ST. PETERSBURG, Fla. -- Meteorologists keeping track of Subtropical Storm Alberto forecast a 100-percent chance of soggy buns if your holiday weekend involves any sort of outdoor grilling.
On Friday morning, the National Hurricane Center upgraded Invest 90-L to Subtropical Storm Alberto, the first named storm ahead of the official June 1 hurricane season. It still remains an unorganized mess as it meanders off Mexico's Yucatán Peninsula but is expected to churn northward into the Gulf of Mexico and approach Florida.
As of 7am, the storm had top winds at 40 miles per hour. It's located at 20.9N, 85.1W, which is 120 miles ENE of Cozumel and 70 miles south of the western tip of Cuba. It's moving north at 9 mph.
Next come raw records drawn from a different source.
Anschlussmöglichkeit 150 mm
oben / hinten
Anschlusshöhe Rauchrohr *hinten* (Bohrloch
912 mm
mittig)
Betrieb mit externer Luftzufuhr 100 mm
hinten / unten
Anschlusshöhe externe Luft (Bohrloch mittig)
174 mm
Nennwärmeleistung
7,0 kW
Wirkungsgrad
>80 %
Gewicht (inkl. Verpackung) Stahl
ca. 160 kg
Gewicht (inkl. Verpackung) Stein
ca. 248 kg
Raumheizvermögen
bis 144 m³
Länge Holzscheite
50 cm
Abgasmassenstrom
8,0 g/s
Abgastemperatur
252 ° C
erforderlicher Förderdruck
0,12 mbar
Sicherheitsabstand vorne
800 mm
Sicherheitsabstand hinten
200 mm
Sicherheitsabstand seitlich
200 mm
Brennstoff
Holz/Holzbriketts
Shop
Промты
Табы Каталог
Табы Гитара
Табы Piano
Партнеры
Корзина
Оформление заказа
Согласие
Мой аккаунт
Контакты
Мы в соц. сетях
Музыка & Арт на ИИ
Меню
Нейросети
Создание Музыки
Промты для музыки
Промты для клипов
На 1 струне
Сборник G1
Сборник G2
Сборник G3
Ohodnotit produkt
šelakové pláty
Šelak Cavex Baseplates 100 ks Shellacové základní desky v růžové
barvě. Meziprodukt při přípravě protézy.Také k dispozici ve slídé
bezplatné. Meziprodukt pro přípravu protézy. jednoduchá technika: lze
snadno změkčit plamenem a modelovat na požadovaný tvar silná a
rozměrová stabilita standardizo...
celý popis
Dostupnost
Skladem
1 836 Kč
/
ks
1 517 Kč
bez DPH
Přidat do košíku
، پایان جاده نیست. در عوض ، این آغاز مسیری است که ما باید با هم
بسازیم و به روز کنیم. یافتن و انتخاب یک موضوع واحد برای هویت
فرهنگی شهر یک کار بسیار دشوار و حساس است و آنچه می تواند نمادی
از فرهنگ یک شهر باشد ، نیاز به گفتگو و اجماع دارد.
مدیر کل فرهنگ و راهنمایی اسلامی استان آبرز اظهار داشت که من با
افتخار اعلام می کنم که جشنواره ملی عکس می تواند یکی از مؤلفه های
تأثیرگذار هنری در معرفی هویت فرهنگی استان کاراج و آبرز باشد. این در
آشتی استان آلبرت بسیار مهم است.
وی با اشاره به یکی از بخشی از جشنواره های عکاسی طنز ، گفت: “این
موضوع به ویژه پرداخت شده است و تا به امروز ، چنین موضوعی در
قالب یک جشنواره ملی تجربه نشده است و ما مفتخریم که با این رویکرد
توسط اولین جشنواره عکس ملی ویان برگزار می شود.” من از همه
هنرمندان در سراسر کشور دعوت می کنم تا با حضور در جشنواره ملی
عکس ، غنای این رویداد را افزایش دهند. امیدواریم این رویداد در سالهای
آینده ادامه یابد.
It cannot become better organized at this point as conditions in the western Caribbean Sea aren't favorable for development. The system is too close to land, and wind shear in the upper levels of the atmosphere are blowing thunderstorms away from the supposed center of the low-pressure system.
However, once Alberto gets into the Gulf, computer models suggest it strengthening into a stronger storm as it enters a more favorable environment.
The subtropical or tropical designation is given to a storm with winds in excess of 39 mph. For Alberto to be considered a "tropical" storm, relatively warm air must be contained within its center. Currently, that is not the case and is given the "subtropical" name.
Regardless of development, don't focus so much on where the "center" of the system will go. All of Florida will be on the eastern side of the storm, threatened most by heavy rainfall with a general 2-3 inches forecast.
Some areas under the heavier bands could receive up even more.